» **任务列表**
• 1. 请从关于多列统计数据的文本中摘录一段，自"问题解析：根据优化器的估算，如果 group by"起，直至并包括"time=0.024..926.445 rows=6553600 loops=1)"，原文照录，不作改动。
• 2. 请根据关于多列统计数据的文本回答下列问题：
(a) 按优化器的估算，group by 只有一列时有多少个不同值？
(b) 创建统计数据并执行 analyze 后，查询计划采用的是哪种聚合算法？
(c) 该查询的执行时间是多少？
• 3. 请接续关于多列统计数据的文本，从其最后一句之后往下续写。

» **提取文本**
问题解析：根据优化器的估算，如果 group by 只有一列，有 100 个不同值，2列 100*100 个， 3列 100*100*100 个，也就是group by 后面的列越多，优化器会认为返回的不同值越多，优化器更偏向于采用GroupAggregate算法。基于以上思路，我们考虑对表创建多列的统计数据。

test=# create statistics s2(ndistinct) on id1,id2,id3,id4,id5,id6 from t1;
CREATE STATISTICS
test=# analyze t1;
ANALYZE
test=# explain analyze select id1,id2,id3,id4,count(*) from t1 group by id1,id2,id3,id4;
                                                      QUERY PLAN
----------------------------------------------------------------------------------------------------------------------
 HashAggregate  (cost=273487.27..273488.27 rows=100 width=24) (actual time=2787.681..2787.695 rows=100 loops=1)
   Group Key: id1, id2, id3, id4
   ->  Seq Scan on t1  (cost=0.00..191567.12 rows=6553612 width=16) (actual time=0.024..926.445 rows=6553600 loops=1)
 Planning Time: 0.243 ms
 Execution Time: 2787.764 ms
(5 rows)

» **提取条目**
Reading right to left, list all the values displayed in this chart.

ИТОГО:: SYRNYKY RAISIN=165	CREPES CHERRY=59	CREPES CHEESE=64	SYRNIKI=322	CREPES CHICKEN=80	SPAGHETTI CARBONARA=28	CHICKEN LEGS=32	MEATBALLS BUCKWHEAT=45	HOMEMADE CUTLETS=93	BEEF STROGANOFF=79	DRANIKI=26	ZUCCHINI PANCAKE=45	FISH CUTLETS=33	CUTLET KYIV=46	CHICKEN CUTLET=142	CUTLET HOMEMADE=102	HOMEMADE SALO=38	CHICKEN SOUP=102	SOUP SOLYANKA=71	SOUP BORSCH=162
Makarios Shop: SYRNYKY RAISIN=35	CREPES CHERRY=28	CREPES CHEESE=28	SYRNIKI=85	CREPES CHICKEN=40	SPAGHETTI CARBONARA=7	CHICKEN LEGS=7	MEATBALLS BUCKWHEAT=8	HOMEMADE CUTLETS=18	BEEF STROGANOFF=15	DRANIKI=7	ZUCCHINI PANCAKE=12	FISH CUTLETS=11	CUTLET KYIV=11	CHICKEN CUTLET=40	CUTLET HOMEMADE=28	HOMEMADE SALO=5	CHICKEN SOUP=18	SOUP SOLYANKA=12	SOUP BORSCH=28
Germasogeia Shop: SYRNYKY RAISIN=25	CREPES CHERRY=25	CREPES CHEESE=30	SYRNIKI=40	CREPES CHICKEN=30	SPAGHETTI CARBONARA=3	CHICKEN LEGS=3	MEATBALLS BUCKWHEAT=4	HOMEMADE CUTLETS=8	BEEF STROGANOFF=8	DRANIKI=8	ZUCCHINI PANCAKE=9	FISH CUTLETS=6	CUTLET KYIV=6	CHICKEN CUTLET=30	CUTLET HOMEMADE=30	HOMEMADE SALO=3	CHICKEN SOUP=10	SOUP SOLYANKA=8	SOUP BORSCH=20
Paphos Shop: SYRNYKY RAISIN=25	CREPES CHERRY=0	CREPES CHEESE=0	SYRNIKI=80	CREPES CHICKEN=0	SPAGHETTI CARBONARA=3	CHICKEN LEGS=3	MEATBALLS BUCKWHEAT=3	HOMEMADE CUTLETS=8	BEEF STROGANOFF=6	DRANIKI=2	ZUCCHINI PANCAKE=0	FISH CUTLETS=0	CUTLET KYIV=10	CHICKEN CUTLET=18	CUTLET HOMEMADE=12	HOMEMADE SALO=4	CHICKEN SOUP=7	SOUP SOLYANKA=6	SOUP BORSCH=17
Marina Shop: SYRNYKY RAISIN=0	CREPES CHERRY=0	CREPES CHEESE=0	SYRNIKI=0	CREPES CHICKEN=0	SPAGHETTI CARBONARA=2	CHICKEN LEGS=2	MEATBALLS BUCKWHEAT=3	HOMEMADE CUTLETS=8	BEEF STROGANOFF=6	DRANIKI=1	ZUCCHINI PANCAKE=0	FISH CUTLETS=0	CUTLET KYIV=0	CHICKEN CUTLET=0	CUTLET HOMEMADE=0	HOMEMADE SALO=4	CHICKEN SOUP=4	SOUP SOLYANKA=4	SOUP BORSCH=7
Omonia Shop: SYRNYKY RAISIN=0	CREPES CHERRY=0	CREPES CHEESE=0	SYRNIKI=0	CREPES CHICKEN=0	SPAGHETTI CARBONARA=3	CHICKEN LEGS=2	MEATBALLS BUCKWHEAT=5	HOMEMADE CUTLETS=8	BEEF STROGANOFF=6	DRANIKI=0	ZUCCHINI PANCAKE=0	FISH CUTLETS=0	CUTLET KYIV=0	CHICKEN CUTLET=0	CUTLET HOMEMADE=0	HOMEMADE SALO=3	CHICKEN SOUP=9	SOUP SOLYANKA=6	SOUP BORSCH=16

» **预期输出**
• 1.
问题解析：根据优化器的估算，如果 group by 只有一列，有 100 个不同值，2列 100*100 个， 3列 100*100*100 个，也就是group by 后面的列越多，优化器会认为返回的不同值越多，优化器更偏向于采用GroupAggregate算法。基于以上思路，我们考虑对表创建多列的统计数据。

test=# create statistics s2(ndistinct) on id1,id2,id3,id4,id5,id6 from t1;
CREATE STATISTICS
test=# analyze t1;
ANALYZE
test=# explain analyze select id1,id2,id3,id4,count(*) from t1 group by id1,id2,id3,id4;
                                                      QUERY PLAN
----------------------------------------------------------------------------------------------------------------------
 HashAggregate  (cost=273487.27..273488.27 rows=100 width=24) (actual time=2787.681..2787.695 rows=100 loops=1)
   Group Key: id1, id2, id3, id4
   ->  Seq Scan on t1  (cost=0.00..191567.12 rows=6553612 width=16) (actual time=0.024..926.445 rows=6553600 loops=1)

• 2.
(a) 100 个。
(b) HashAggregate。
(c) 2787.764 ms。

• 3.
test=# explain analyze select id1,id2,id3,id4,id5,id6,count(*) from t1 group by id1,id2,id3,id4,id5,id6;
                                                      QUERY PLAN
----------------------------------------------------------------------------------------------------------------------
 HashAggregate  (cost=306255.33..306256.33 rows=100 width=32) (actual time=3282.206..3282.223 rows=100 loops=1)
   Group Key: id1, id2, id3, id4, id5, id6
   ->  Seq Scan on t1  (cost=0.00..191567.12 rows=6553612 width=24) (actual time=0.232..951.364 rows=6553600 loops=1)
 Planning Time: 0.633 ms
 Execution Time: 3282.329 ms
(5 rows)

可以看到，对表创建多列统计数据后，优化器采用了 HashAggregate 算法，性能也得到了很大提升。

3、结论

优化器在决定采用哪种 group by 算法时，会估算结果分组个数，如果结果分组个数过多，优化器会偏向于 GroupAggregate。但是我们知道，PostgreSQL 对于多列值的估算存在问题，这就需要手动创建多列统计信息。实际优化过程中，可能经常需要创建多列统计信息，以促使优化器采用HashAggregate。